### [Text provided]
□ □ □ □
Dads are not always known for making their feelings apparent, for honing in on their emotional sensitivity, or for their verbal use of the phrase, "I love you." It took the event of me moving 354.8 miles away to realize the different ways that my dad used to say he "loved me" while I was growing up. You always know how your parents feel about you, but you rarely stop to think about exactly how you know. Sure, both of my parents said "I love you" to myself, to my siblings, and to each other, but the depth of that love isn't measured by the frequency of that particular phrase, but by the actions that surround it. Since I've grown up and out of the house, I've come to realize the monumental impact that these "little things" my dad did for me have come to shape me into the person I am today.


1. He was willing to let you steal the show from the get-go.

You will encounter a very small number of individuals who will ever willingly let you steal the spotlight from them. The day you were born, you likely stole the spotlight from your parents in regard to being your grandparents' pride and joy. Let's face it, by the time their grandkids are born, they're super tired of our parents anyway. We were born as the brand new, deluxe, 2.0 versions of our parents, so naturally, our grandparents put us up on the pedestal that is rightfully ours. Our dads so willingly gave up their #1 position because we were born to steal the show. You will never find another man that will so selflessly give you the spotlight and never complain about it.

2. He gave you the best "shot" at life.

If you come from a hunting family you know the rivalry that surrounds each season as they come and go each year. Unselfish, fatherly love is best captured in the moment that your dad lets you take the first shot at the only buck you've seen all season. He's putting the ultimate trust and faith in your shot. He's just crossing his fingers and praying that all those hours at the shooting range have paid off. At this point, it can go either way, and yet, he's letting you take the shot even though his hunting skills far surpass those of your own at age 15.

3. He protected you from the scary things in life.

Whether it be the monster under your bed, college applications, or the rattlesnake slithering around your yard, you can be sure that your dad will be the first one to come to your rescue, because that's his job and he's good at it.

4. He became an animal person because you're an animal person.

I think that most little girls are born with an unexplained love for all things with four legs and fluffy fur. I, for one, was born with an obsession for the four legged friends that don't necessarily fit inside the house to curl up at the foot of your bed at night. Dads generally learn pretty early on that it's wise to just agree with you, do some research, and let you bring home a few just for the sake of your happiness.

5. He taught you to the best of his ability about sports.

Let's face it, little girls come into this world with zero knowledge about sports, so it's their dad's job to educate them in all things NBA, NFL, NHL, MLB, etc.

6. He knew that pre-prom/homecoming/formal festivities were always mandatory.

It's probably pretty safe to say that your dad wasn't the most interested in your up-do, your winged eyeliner, or how much damage your dress did to his wallet. However, you knew he was going to be the first one there with a camera, a few compliments, and a threatening comment or two for your date because that is just what came with the job description when the stork dropped you off on his front porch so many years ago.

7. He made you first mate on his fishing boat before you could even spell, B-O-A-T.
□ □ □ □
### [Recorded data]
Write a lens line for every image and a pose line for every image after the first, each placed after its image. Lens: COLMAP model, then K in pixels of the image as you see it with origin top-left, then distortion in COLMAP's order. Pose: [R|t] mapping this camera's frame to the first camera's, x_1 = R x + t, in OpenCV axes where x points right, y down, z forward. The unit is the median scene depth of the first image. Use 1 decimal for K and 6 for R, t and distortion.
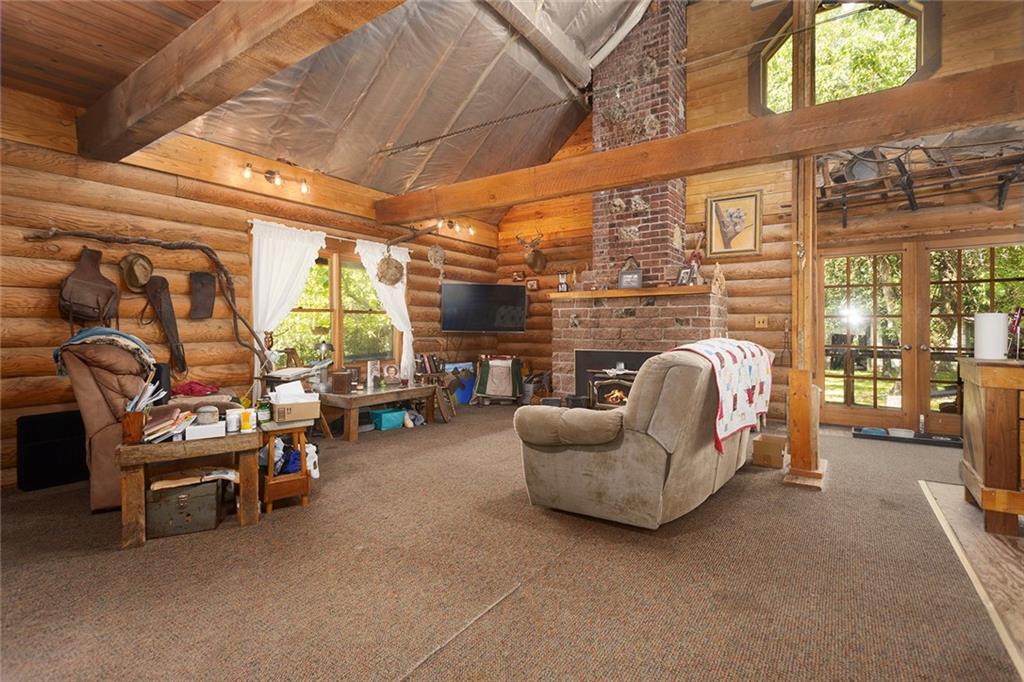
□ □ □ □
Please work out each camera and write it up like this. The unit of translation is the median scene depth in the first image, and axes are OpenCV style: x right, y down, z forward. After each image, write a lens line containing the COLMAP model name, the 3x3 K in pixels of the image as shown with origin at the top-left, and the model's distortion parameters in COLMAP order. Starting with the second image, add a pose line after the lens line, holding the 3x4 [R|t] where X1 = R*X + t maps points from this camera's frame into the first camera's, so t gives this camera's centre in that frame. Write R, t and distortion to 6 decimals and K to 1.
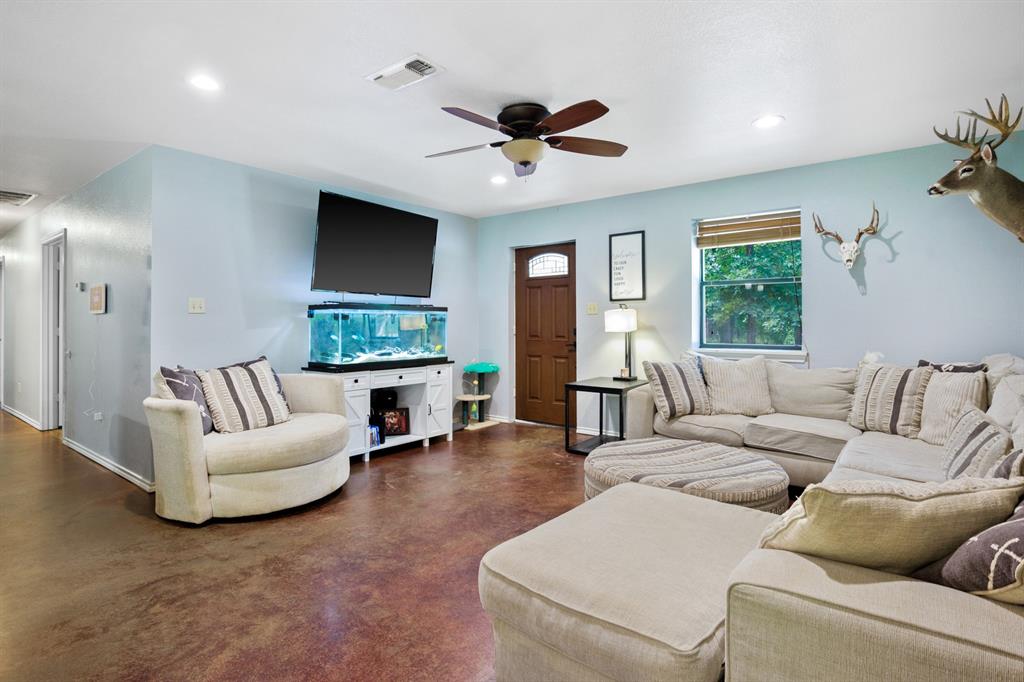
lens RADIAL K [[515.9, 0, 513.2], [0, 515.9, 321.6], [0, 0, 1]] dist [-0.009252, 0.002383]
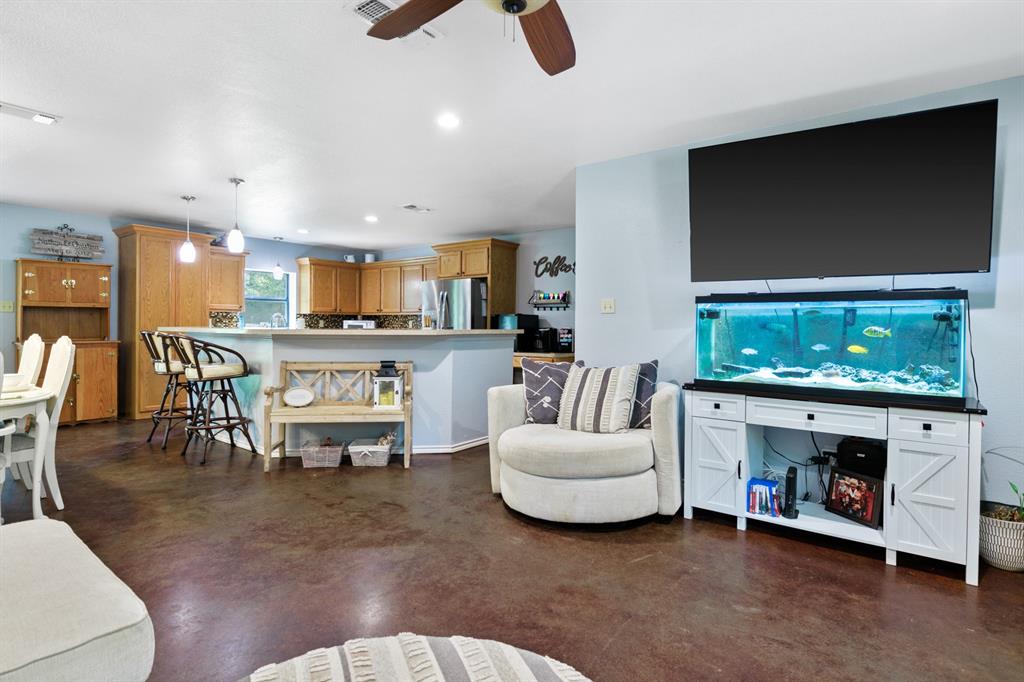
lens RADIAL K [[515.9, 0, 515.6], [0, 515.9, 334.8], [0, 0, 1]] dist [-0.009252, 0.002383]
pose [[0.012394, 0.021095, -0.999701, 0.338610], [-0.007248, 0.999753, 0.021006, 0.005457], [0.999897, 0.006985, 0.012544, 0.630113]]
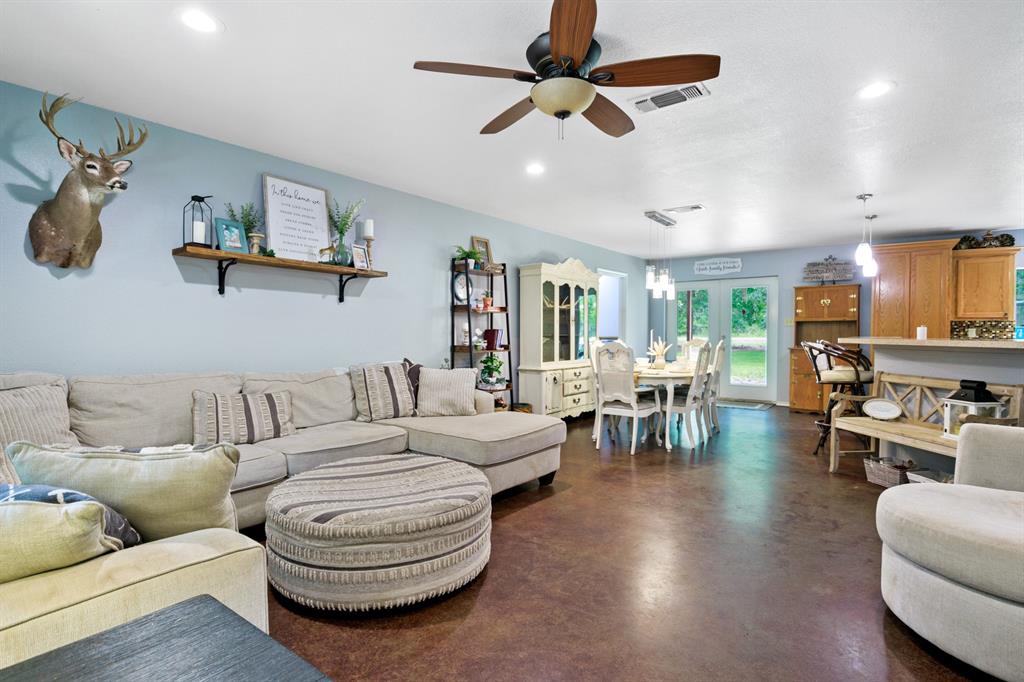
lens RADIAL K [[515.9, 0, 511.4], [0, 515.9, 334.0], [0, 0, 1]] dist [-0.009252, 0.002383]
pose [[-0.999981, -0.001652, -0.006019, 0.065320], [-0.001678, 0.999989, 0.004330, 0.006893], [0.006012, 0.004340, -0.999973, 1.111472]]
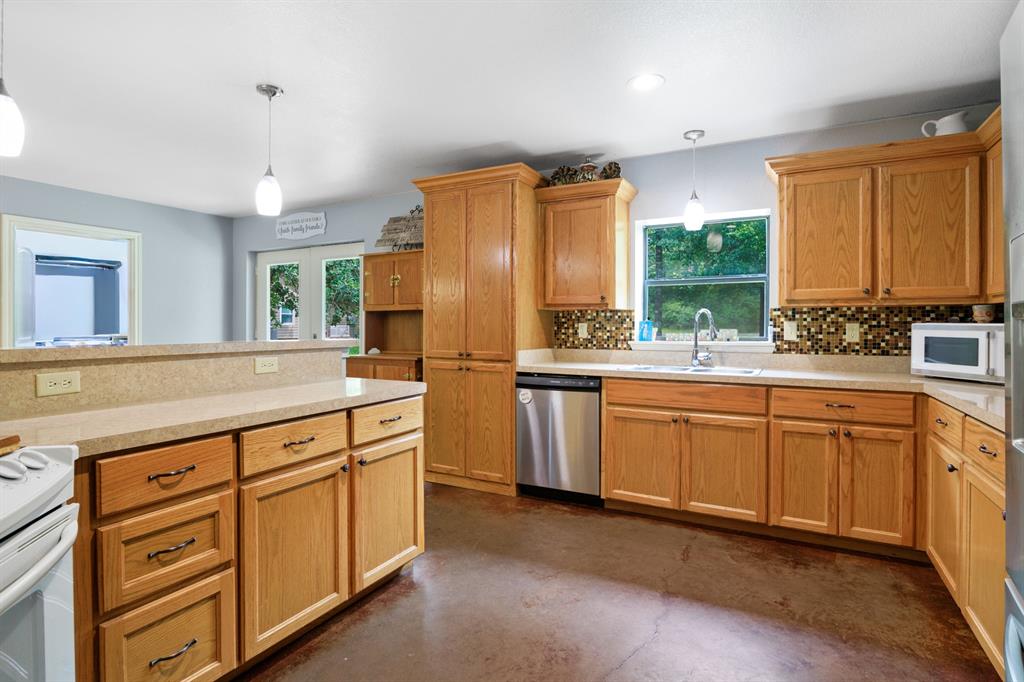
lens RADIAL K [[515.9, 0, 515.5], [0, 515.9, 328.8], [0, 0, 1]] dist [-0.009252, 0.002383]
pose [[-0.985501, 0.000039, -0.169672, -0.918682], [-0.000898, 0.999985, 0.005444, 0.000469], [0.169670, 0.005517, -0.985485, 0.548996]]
□ □ □ □
Copy everything in the text about dads from "Let's face it, little" down to "NHL, MLB, etc." word for word.

Let's face it, little girls come into this world with zero knowledge about sports, so it's their dad's job to educate them in all things NBA, NFL, NHL, MLB, etc.